> **DATA FOR THE TASK**
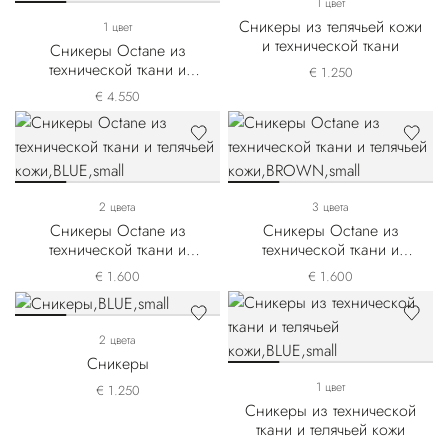
1 цвет
Сникеры из телячьей кожи
1 цвет
и технической ткани
Сникеры Octane из
технической ткани и
€ 1.250
крокодиловой кожи
€ 4.550
выделки нубук
2 цвета
3 цвета
Сникеры Octane из
Сникеры Octane из
технической ткани и
технической ткани и
телячьей кожи
телячьей кожи
€ 1.600
€ 1.600
2 цвета
Сникеры
1 цвет
€ 1.250
Сникеры из технической
ткани и телячьей кожи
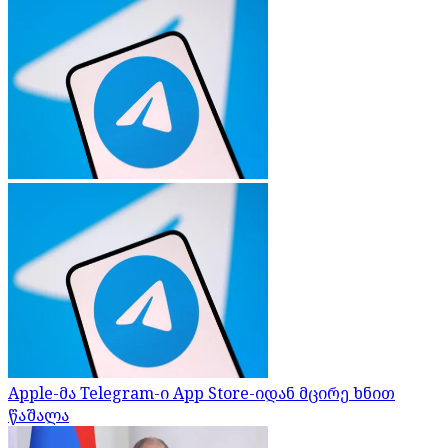
Apple-მა Telegram-ი App Store-იდან მცირე ხნით
წაშალა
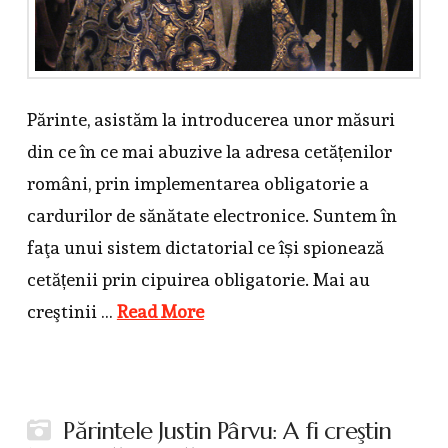
Părinte, asistăm la introducerea unor măsuri
din ce în ce mai abuzive la adresa cetățenilor
români, prin implementarea obligatorie a
cardurilor de sănătate electronice. Suntem în
faţa unui sistem dictatorial ce își spionează
cetățenii prin cipuirea obligatorie. Mai au
creştinii …
Read More
Părintele Justin Pârvu: A fi creştin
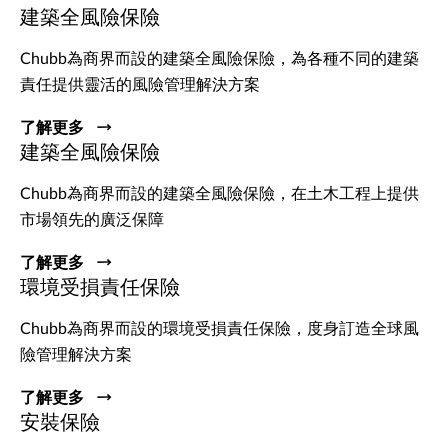
建築全風險保險
Chubb為商界而設的建築全風險保險，為各種不同的建築
責任提供靈活的風險管理解決方案
了解更多
建築全風險保險
Chubb為商界而設的建築全風險保險，在土木工程上提供
市場領先的廣泛保障
了解更多
環境受損責任保險
Chubb為商界而設的環境受損責任保險，度身訂造全球風
險管理解決方案
了解更多
安裝保險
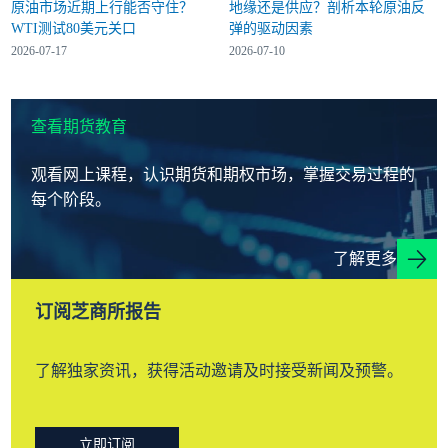
原油市场近期上行能否守住？
地缘还是供应？剖析本轮原油反
WTI测试80美元关口
弹的驱动因素
2026-07-17
2026-07-10
查看期货教育
观看网上课程，认识期货和期权市场，掌握交易过程的
每个阶段。
了解更多
订阅芝商所报告
了解独家资讯，获得活动邀请及时接受新闻及预警。
立即订阅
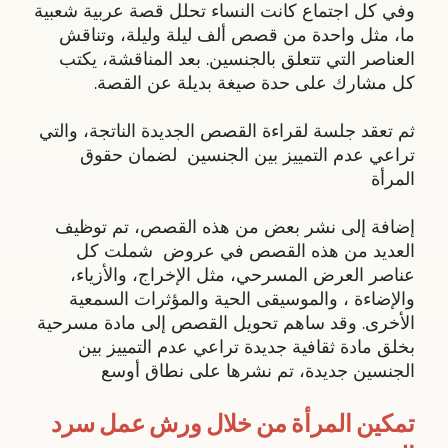
وفي كل اجتماع كانت النساء تحلل قصة عربية شعبية
ما، مثل واحدة من قصص ألف ليلة وليلة، وتناقش
العناصر التي تتعلق بالجنسين. بعد المناقشة، يكتب
كل مشارك على حدة صيغة بديلة عن القصة.
ثم تعقد جلسة لقراءة القصص الجديدة الناتجة، والتي
تراعي عدم التمييز بين الجنسين لضمان حقوق
المرأة
إضافة إلى نشر بعض من هذه القصص، تم توظيف
العديد من هذه القصص في عروض شملت كل
عناصر العرض المسرحي، مثل الإخراج، والأزياء،
والإضاءة ، والموسيقى الحية والمؤثرات السمعية
الأخرى. وقد ساهم تحويل القصص إلى مادة مسرحية
بخلق مادة ثقافية جديدة تراعي عدم التمييز بين
الجنسين جديدة، تم نشرها على نطاق أوسع
تمكين المرأة من خلال ورش عمل سرد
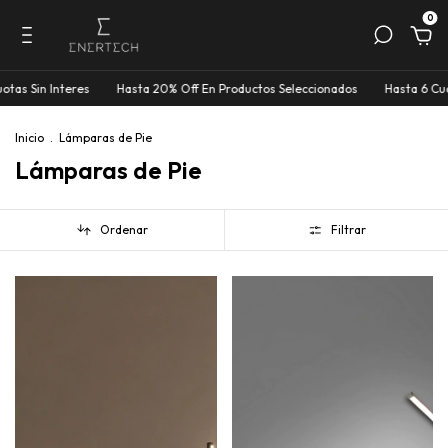
0
res
Hasta 20% Off En Productos Seleccionados
Hasta 6 Cuotas Sin Inte
Inicio
.
Lámparas de Pie
Lámparas de Pie
Ordenar
Filtrar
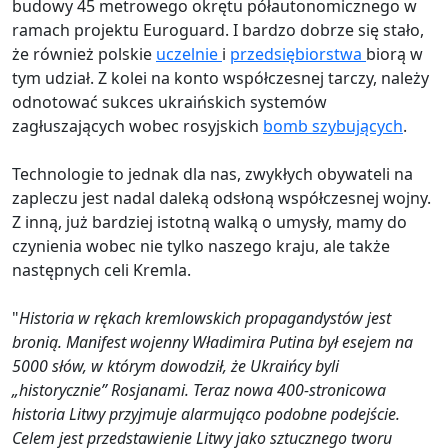
budowy 45 metrowego okrętu półautonomicznego w
ramach projektu Euroguard. I bardzo dobrze się stało,
że również polskie
uczelnie
i
przedsiębiorstwa
biorą w
tym udział. Z kolei na konto współczesnej tarczy, należy
odnotować sukces ukraińskich systemów
zagłuszających wobec rosyjskich
bomb szybujących
.
Technologie to jednak dla nas, zwykłych obywateli na
zapleczu jest nadal daleką odsłoną współczesnej wojny.
Z inną, już bardziej istotną walką o umysły, mamy do
czynienia wobec nie tylko naszego kraju, ale także
następnych celi Kremla.
"
Historia w rękach kremlowskich propagandystów jest
bronią. Manifest wojenny Władimira Putina był esejem na
5000 słów, w którym dowodził, że Ukraińcy byli
„historycznie” Rosjanami. Teraz nowa 400-stronicowa
historia Litwy przyjmuje alarmująco podobne podejście.
Celem jest przedstawienie Litwy jako sztucznego tworu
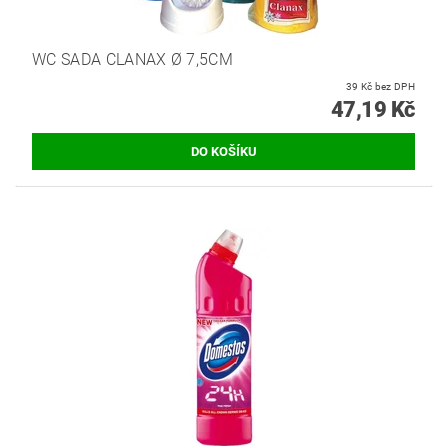
WC SADA CLANAX Ø 7,5CM
39 Kč bez DPH
47,19 Kč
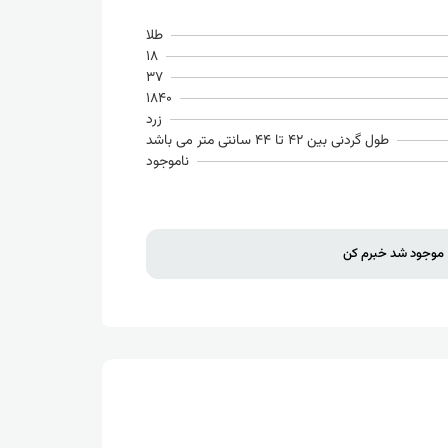
طلا
18
37
1840
زرد
طول گردنی بین 42 تا 44 سانتی متر می باشد
ناموجود
موجود شد خبرم کن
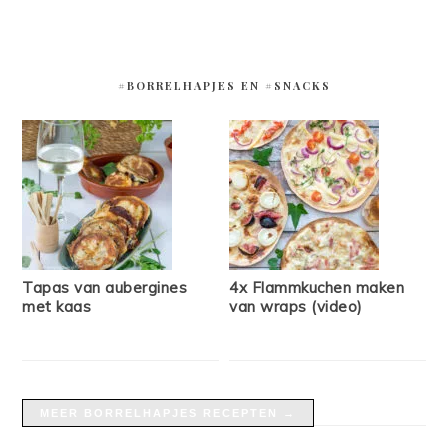
#BORRELHAPJES EN #SNACKS
Tapas van aubergines
4x Flammkuchen maken
met kaas
van wraps (video)
MEER BORRELHAPJES RECEPTEN →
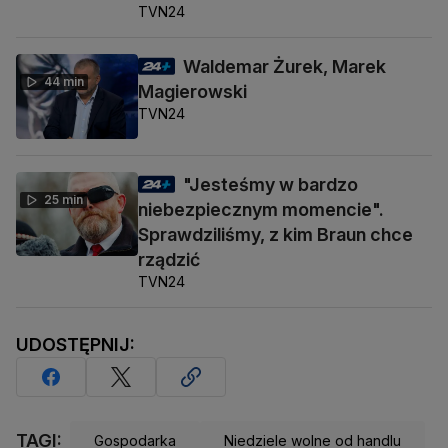
TVN24
Waldemar Żurek, Marek
44 min
Magierowski
TVN24
"Jesteśmy w bardzo
25 min
niebezpiecznym momencie".
Sprawdziliśmy, z kim Braun chce
rządzić
TVN24
UDOSTĘPNIJ:
TAGI:
Gospodarka
Niedziele wolne od handlu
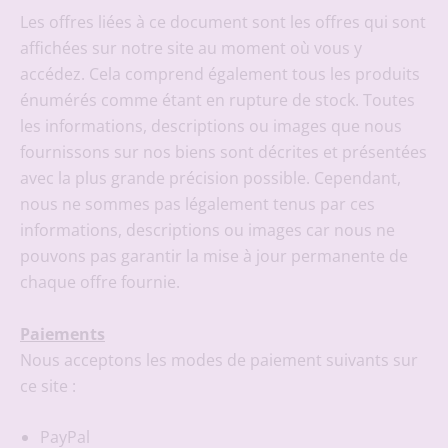
Les offres liées à ce document sont les offres qui sont
affichées sur notre site au moment où vous y
accédez. Cela comprend également tous les produits
énumérés comme étant en rupture de stock. Toutes
les informations, descriptions ou images que nous
fournissons sur nos biens sont décrites et présentées
avec la plus grande précision possible. Cependant,
nous ne sommes pas légalement tenus par ces
informations, descriptions ou images car nous ne
pouvons pas garantir la mise à jour permanente de
chaque offre fournie.
Paiements
Nous acceptons les modes de paiement suivants sur
ce site :
PayPal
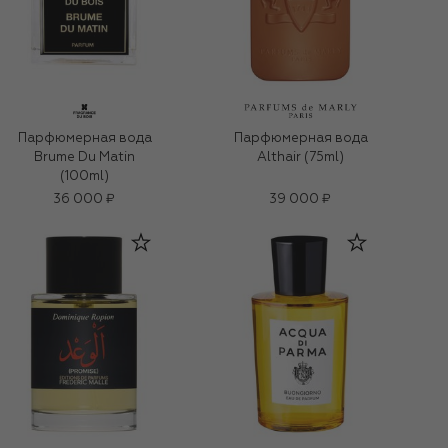
Парфюмерная вода
Парфюмерная вода
Brume Du Matin
Althair (75ml)
(100ml)
36 000 ₽
39 000 ₽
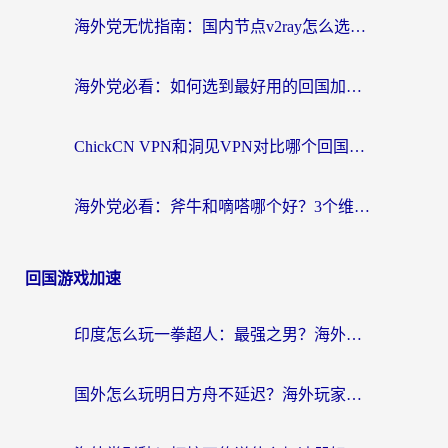
海外党无忧指南：国内节点v2ray怎么选？一键回国VPN+多场景实测帮你避坑
海外党必看：如何选到最好用的回国加速器？从节点到售后的全维度指南
ChickCN VPN和洞见VPN对比哪个回国效果更好？海外党亲测3款加速器+避坑指南
海外党必看：斧牛和嘀嗒哪个好？3个维度教你选对回国加速器
回国游戏加速
印度怎么玩一拳超人：最强之男？海外党国服游戏加速避坑指南
国外怎么玩明日方舟不延迟？海外玩家国服游戏加速终极指南（附DNF梦幻诛仙解决方案）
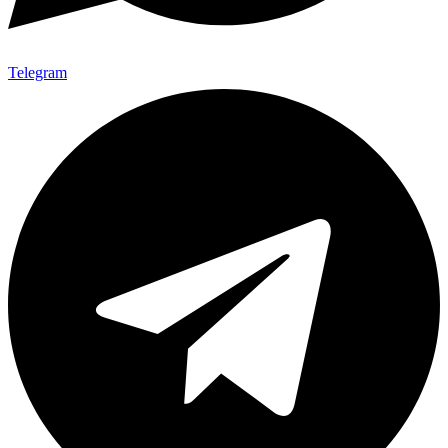
Telegram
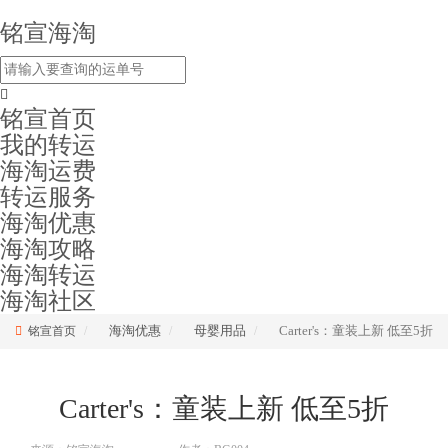
铭宣海淘
铭宣首页
我的转运
海淘运费
转运服务
海淘优惠
海淘攻略
海淘转运
海淘社区
海淘优惠
母婴用品
Carter's：童装上新 低至5折
铭宣首页
Carter's：童装上新 低至5折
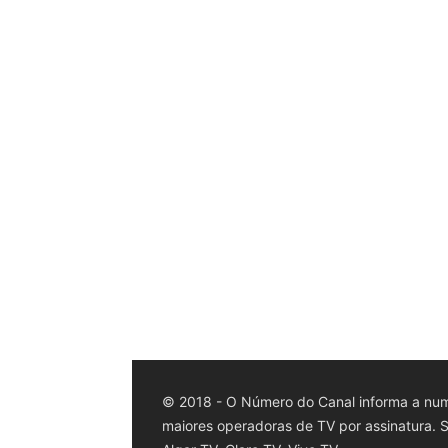
© 2018 - O Número do Canal informa a num
maiores operadoras de TV por assinatura. Sk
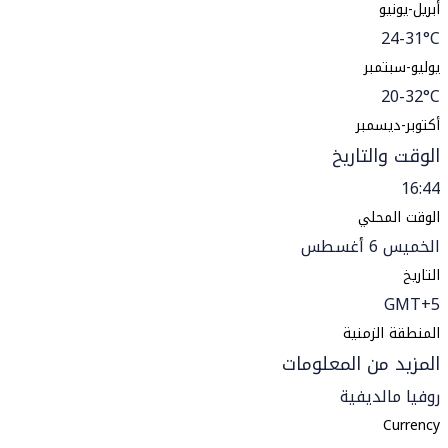
أبريل-يونيو
24-31°C
يوليو-سبتمبر
20-32°C
أكتوبر-ديسمبر
الوقت والتاريخ
16:44
الوقت المحلي
الخميس 6 أغسطس
التاريخ
GMT+5
المنطقة الزمنية
المزيد من المعلومات
روفيا مالديفية
Currency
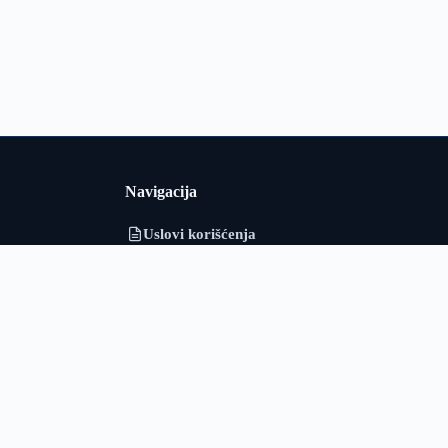
Navigacija
Uslovi korišćenja
i i Srbiji u
Politika privatnosti
adarska i
o obrađuje
O nama
ološki podaci
Kontakt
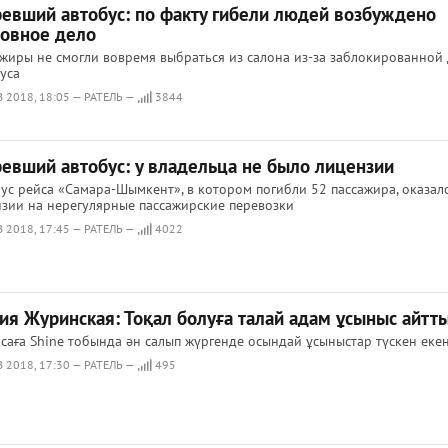
ревший автобус: по факту гибели людей возбуждено
ловное дело
жиры не смогли вовремя выбраться из салона из-за заблокированной
уса
 2018, 18:05 — РАТЕЛЬ —
3844
ревший автобус: у владельца не было лицензии
ус рейса «Самара-Шымкент», в котором погибли 52 пассажира, оказалс
зии на нерегулярные пассажирские перевозки
 2018, 17:45 — РАТЕЛЬ —
4022
ия Журинская: Тоқал болуға талай адам ұсыныс айтт
саға Shine тобында ән салып жүргенде осындай ұсыныстар түскен еке
 2018, 17:30 — РАТЕЛЬ —
495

> **PROBLEM DESCRIPTION**
Nothing in the records should be changed in the copy, but the pictures must be left out.

> **YOUR RESPONSE**
1 цвет
Сникеры из телячьей кожи
1 цвет
и технической ткани
Сникеры Octane из
технической ткани и
€ 1.250
крокодиловой кожи
€ 4.550
выделки нубук
2 цвета
3 цвета
Сникеры Octane из
Сникеры Octane из
технической ткани и
технической ткани и
телячьей кожи
телячьей кожи
€ 1.600
€ 1.600
2 цвета
Сникеры
1 цвет
€ 1.250
Сникеры из технической
ткани и телячьей кожи
Apple-მა Telegram-ი App Store-იდან მცირე ხნით
წაშალა
Părinte, asistăm la introducerea unor măsuri
din ce în ce mai abuzive la adresa cetățenilor
români, prin implementarea obligatorie a
cardurilor de sănătate electronice. Suntem în
faţa unui sistem dictatorial ce își spionează
cetățenii prin cipuirea obligatorie. Mai au
creştinii …
Read More
Părintele Justin Pârvu: A fi creştin
建築全風險保險
Chubb為商界而設的建築全風險保險，為各種不同的建築
責任提供靈活的風險管理解決方案
了解更多
建築全風險保險
Chubb為商界而設的建築全風險保險，在土木工程上提供
市場領先的廣泛保障
了解更多
環境受損責任保險
Chubb為商界而設的環境受損責任保險，度身訂造全球風
險管理解決方案
了解更多
安裝保險
原油市场近期上行能否守住？
地缘还是供应？剖析本轮原油反
WTI测试80美元关口
弹的驱动因素
2026-07-17
2026-07-10
查看期货教育
观看网上课程，认识期货和期权市场，掌握交易过程的
每个阶段。
了解更多
订阅芝商所报告
了解独家资讯，获得活动邀请及时接受新闻及预警。
立即订阅
وفي كل اجتماع كانت النساء تحلل قصة عربية شعبية
ما، مثل واحدة من قصص ألف ليلة وليلة، وتناقش
العناصر التي تتعلق بالجنسين. بعد المناقشة، يكتب
كل مشارك على حدة صيغة بديلة عن القصة.
ثم تعقد جلسة لقراءة القصص الجديدة الناتجة، والتي
تراعي عدم التمييز بين الجنسين لضمان حقوق
المرأة
إضافة إلى نشر بعض من هذه القصص، تم توظيف
العديد من هذه القصص في عروض شملت كل
عناصر العرض المسرحي، مثل الإخراج، والأزياء،
والإضاءة ، والموسيقى الحية والمؤثرات السمعية
الأخرى. وقد ساهم تحويل القصص إلى مادة مسرحية
بخلق مادة ثقافية جديدة تراعي عدم التمييز بين
الجنسين جديدة، تم نشرها على نطاق أوسع
تمكين المرأة من خلال ورش عمل سرد
0
res
Hasta 20% Off En Productos Seleccionados
Hasta 6 Cuotas Sin Inte
Inicio
.
Lámparas de Pie
Lámparas de Pie
Ordenar
Filtrar
budowy 45 metrowego okrętu półautonomicznego w
ramach projektu Euroguard. I bardzo dobrze się stało,
że również polskie
uczelnie
i
przedsiębiorstwa
biorą w
tym udział. Z kolei na konto współczesnej tarczy, należy
odnotować sukces ukraińskich systemów
zagłuszających wobec rosyjskich
bomb szybujących
.
Technologie to jednak dla nas, zwykłych obywateli na
zapleczu jest nadal daleką odsłoną współczesnej wojny.
Z inną, już bardziej istotną walką o umysły, mamy do
czynienia wobec nie tylko naszego kraju, ale także
następnych celi Kremla.
"
Historia w rękach kremlowskich propagandystów jest
bronią. Manifest wojenny Władimira Putina był esejem na
5000 słów, w którym dowodził, że Ukraińcy byli
„historycznie” Rosjanami. Teraz nowa 400-stronicowa
historia Litwy przyjmuje alarmująco podobne podejście.
Celem jest przedstawienie Litwy jako sztucznego tworu
WC SADA CLANAX Ø 7,5CM
39 Kč bez DPH
47,19 Kč
طلا
18
37
1840
زرد
طول گردنی بین 42 تا 44 سانتی متر می باشد
ناموجود
موجود شد خبرم کن
#BORRELHAPJES EN #SNACKS
Tapas van aubergines
4x Flammkuchen maken
met kaas
van wraps (video)
MEER BORRELHAPJES RECEPTEN →
TVN24
Waldemar Żurek, Marek
44 min
Magierowski
TVN24
"Jesteśmy w bardzo
25 min
niebezpiecznym momencie".
Sprawdziliśmy, z kim Braun chce
rządzić
TVN24
UDOSTĘPNIJ:
TAGI:
Gospodarka
Niedziele wolne od handlu
Les offres liées à ce document sont les offres qui sont
affichées sur notre site au moment où vous y
accédez. Cela comprend également tous les produits
énumérés comme étant en rupture de stock. Toutes
les informations, descriptions ou images que nous
fournissons sur nos biens sont décrites et présentées
avec la plus grande précision possible. Cependant,
nous ne sommes pas légalement tenus par ces
informations, descriptions ou images car nous ne
pouvons pas garantir la mise à jour permanente de
chaque offre fournie.
Paiements
Nous acceptons les modes de paiement suivants sur
ce site :
PayPal
Парфюмерная вода
Парфюмерная вода
Brume Du Matin
Althair (75ml)
(100ml)
36 000 ₽
39 000 ₽
海外党无忧指南：国内节点v2ray怎么选？一键回国VPN+多场景实测帮你避坑
海外党必看：如何选到最好用的回国加速器？从节点到售后的全维度指南
ChickCN VPN和洞见VPN对比哪个回国效果更好？海外党亲测3款加速器+避坑指南
海外党必看：斧牛和嘀嗒哪个好？3个维度教你选对回国加速器
回国游戏加速
印度怎么玩一拳超人：最强之男？海外党国服游戏加速避坑指南
国外怎么玩明日方舟不延迟？海外玩家国服游戏加速终极指南（附DNF梦幻诛仙解决方案）
Telegram
铭宣海淘
铭宣首页
我的转运
海淘运费
转运服务
海淘优惠
海淘攻略
海淘转运
海淘社区
海淘优惠
母婴用品
Carter's：童装上新 低至5折
铭宣首页
Carter's：童装上新 低至5折
© 2018 - O Número do Canal informa a num
maiores operadoras de TV por assinatura. Sk
أبريل-يونيو
24-31°C
يوليو-سبتمبر
20-32°C
أكتوبر-ديسمبر
الوقت والتاريخ
16:44
الوقت المحلي
الخميس 6 أغسطس
التاريخ
GMT+5
المنطقة الزمنية
المزيد من المعلومات
روفيا مالديفية
Currency
Navigacija
Uslovi korišćenja
i i Srbiji u
Politika privatnosti
adarska i
o obrađuje
O nama
ološki podaci
Kontakt
ревший автобус: по факту гибели людей возбуждено
ловное дело
жиры не смогли вовремя выбраться из салона из-за заблокированной
уса
 2018, 18:05 — РАТЕЛЬ —
3844
ревший автобус: у владельца не было лицензии
ус рейса «Самара-Шымкент», в котором погибли 52 пассажира, оказалс
зии на нерегулярные пассажирские перевозки
 2018, 17:45 — РАТЕЛЬ —
4022
ия Журинская: Тоқал болуға талай адам ұсыныс айтт
саға Shine тобында ән салып жүргенде осындай ұсыныстар түскен еке
 2018, 17:30 — РАТЕЛЬ —
495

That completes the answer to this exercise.